▶ **PROBLEM REQUIREMENTS**
Between the line containing "433 755 15.61" and the line containing "44 392 29172" lies a run of lines; give that run again exactly, with both of those lines, and nothing else from the entries below.

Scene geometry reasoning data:

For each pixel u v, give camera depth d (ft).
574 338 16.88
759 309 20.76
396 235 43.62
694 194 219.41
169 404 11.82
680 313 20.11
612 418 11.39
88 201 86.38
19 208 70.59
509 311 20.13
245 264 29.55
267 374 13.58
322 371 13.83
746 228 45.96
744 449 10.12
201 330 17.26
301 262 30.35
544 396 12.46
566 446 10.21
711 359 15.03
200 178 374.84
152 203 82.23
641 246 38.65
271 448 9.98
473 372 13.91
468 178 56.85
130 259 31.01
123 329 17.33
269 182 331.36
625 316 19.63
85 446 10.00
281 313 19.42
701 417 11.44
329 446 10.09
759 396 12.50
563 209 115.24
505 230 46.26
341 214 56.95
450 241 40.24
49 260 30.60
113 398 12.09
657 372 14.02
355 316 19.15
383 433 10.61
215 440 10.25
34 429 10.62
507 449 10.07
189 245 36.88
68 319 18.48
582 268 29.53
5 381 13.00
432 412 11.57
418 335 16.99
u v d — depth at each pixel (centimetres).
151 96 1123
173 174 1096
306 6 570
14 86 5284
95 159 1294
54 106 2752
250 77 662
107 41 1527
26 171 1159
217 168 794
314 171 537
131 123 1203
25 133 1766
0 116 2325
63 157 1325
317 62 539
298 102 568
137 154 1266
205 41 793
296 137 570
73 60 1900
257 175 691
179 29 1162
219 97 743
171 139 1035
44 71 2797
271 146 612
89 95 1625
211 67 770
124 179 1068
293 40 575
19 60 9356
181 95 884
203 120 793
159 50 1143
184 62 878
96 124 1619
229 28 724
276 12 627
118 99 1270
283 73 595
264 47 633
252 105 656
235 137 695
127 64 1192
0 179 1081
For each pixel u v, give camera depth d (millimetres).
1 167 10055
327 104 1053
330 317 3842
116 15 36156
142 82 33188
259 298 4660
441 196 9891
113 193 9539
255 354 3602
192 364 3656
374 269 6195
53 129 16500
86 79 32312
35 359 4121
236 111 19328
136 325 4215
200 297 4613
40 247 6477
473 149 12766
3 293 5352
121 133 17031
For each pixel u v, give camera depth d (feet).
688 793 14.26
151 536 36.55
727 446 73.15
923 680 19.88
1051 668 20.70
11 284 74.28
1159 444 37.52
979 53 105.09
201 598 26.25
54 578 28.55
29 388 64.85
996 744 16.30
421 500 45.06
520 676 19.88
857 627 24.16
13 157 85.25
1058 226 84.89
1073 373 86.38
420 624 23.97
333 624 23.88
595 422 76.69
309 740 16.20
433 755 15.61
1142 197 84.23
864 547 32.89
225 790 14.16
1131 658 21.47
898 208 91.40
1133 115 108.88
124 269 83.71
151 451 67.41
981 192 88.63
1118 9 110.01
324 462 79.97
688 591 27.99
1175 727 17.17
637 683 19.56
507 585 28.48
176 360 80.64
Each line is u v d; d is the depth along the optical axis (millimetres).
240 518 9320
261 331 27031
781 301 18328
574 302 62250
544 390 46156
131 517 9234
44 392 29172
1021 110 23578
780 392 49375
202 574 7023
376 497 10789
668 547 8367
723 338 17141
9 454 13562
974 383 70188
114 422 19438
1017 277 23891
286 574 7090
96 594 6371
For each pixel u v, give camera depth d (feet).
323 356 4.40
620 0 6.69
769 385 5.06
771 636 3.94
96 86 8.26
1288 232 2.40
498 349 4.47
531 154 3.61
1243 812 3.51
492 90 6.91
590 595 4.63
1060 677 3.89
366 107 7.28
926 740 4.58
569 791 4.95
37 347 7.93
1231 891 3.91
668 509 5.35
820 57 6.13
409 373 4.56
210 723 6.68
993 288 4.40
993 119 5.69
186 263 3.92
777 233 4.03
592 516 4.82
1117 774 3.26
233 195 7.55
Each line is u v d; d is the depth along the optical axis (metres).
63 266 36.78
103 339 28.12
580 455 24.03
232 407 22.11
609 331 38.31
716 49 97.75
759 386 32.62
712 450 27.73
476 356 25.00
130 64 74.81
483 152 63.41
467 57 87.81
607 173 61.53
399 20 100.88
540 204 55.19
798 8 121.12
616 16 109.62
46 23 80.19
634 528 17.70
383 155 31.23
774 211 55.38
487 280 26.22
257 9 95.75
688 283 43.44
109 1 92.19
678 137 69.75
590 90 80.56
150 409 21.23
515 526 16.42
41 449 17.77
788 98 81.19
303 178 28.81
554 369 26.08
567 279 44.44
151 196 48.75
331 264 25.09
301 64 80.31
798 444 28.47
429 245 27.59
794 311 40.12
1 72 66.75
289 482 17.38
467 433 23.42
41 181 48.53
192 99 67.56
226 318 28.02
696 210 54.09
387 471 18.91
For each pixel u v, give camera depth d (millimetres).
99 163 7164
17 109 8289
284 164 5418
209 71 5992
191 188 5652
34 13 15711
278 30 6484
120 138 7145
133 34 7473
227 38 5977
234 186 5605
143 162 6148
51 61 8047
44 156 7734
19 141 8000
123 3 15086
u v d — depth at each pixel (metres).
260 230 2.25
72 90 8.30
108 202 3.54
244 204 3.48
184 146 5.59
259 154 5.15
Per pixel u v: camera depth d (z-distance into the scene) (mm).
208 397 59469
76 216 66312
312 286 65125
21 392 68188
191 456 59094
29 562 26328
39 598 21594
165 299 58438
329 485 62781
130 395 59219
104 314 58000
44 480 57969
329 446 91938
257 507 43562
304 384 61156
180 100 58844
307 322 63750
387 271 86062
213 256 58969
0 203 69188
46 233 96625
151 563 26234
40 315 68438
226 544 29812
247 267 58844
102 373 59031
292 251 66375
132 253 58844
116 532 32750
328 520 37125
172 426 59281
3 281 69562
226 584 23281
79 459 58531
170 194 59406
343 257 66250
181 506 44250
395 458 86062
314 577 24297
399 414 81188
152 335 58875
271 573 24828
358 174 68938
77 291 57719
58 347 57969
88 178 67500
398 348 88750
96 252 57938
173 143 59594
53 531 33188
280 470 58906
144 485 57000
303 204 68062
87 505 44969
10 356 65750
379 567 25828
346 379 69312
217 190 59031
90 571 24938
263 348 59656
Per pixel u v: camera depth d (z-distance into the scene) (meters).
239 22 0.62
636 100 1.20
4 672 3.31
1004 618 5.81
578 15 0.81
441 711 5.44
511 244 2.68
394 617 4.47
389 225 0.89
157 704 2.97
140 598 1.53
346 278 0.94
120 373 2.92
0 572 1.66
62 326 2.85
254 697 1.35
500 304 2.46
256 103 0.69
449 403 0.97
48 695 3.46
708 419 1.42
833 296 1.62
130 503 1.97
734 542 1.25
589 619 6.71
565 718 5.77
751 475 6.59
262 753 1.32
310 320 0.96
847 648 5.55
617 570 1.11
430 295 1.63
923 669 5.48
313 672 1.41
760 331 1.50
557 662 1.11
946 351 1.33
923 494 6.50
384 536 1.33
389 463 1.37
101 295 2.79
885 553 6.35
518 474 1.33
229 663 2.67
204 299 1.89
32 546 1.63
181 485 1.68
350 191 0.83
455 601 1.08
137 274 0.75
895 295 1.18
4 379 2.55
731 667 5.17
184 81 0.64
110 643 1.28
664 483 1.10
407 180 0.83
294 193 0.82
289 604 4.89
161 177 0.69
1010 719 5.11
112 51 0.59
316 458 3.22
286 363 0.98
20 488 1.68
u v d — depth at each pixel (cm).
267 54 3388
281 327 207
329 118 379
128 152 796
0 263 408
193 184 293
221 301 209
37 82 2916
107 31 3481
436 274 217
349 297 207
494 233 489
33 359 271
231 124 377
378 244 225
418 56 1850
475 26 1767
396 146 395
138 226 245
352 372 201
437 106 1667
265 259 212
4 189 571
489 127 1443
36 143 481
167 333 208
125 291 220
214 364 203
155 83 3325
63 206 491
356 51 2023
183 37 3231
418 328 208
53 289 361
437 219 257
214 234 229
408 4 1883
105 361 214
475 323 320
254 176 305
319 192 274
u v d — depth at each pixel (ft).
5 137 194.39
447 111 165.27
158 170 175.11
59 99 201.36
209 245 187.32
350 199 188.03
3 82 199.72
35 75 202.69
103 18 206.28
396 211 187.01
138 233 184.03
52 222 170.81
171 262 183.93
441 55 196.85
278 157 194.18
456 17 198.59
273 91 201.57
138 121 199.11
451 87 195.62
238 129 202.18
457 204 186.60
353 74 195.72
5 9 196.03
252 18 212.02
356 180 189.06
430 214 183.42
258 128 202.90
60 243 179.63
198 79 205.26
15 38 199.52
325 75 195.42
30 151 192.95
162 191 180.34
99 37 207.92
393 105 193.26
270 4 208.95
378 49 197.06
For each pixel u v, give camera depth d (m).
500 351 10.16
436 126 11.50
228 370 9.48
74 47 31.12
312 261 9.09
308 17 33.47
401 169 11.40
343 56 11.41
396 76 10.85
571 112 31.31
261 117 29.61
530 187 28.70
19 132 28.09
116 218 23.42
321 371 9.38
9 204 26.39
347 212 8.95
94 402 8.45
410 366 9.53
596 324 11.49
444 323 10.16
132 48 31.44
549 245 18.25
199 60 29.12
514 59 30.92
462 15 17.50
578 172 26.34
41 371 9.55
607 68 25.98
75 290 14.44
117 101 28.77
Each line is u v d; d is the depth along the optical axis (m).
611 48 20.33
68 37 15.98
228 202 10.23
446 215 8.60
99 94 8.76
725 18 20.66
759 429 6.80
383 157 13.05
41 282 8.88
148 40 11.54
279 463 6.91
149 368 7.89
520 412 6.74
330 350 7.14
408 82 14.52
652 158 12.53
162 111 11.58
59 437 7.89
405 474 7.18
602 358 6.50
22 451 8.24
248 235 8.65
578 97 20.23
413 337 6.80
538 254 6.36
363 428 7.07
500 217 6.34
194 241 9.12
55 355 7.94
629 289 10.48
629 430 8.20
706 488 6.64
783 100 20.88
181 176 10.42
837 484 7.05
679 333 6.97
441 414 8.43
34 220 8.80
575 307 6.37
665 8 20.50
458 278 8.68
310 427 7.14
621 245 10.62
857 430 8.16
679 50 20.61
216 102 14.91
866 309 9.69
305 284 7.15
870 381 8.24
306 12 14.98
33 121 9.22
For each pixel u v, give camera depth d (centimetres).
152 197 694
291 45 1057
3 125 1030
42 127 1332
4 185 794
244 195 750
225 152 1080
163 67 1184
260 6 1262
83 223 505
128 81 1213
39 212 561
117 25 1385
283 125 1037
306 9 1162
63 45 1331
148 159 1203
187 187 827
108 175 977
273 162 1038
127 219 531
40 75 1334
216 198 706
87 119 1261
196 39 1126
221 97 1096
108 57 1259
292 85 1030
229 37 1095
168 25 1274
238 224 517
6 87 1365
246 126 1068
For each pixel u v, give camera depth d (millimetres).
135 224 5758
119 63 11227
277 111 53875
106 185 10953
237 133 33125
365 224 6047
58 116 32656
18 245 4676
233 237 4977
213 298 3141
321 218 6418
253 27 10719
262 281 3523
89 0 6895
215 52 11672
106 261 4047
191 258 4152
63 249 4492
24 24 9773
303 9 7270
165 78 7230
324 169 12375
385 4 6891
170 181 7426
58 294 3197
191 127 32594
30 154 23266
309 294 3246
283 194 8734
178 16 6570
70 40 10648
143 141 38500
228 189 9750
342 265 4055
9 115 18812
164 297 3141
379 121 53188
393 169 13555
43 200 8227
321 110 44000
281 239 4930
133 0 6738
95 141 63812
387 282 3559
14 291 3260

▶ **EXPECTED OUTPUT**
433 755 15.61
1142 197 84.23
864 547 32.89
225 790 14.16
1131 658 21.47
898 208 91.40
1133 115 108.88
124 269 83.71
151 451 67.41
981 192 88.63
1118 9 110.01
324 462 79.97
688 591 27.99
1175 727 17.17
637 683 19.56
507 585 28.48
176 360 80.64
Each line is u v d; d is the depth along the optical axis (millimetres).
240 518 9320
261 331 27031
781 301 18328
574 302 62250
544 390 46156
131 517 9234
44 392 29172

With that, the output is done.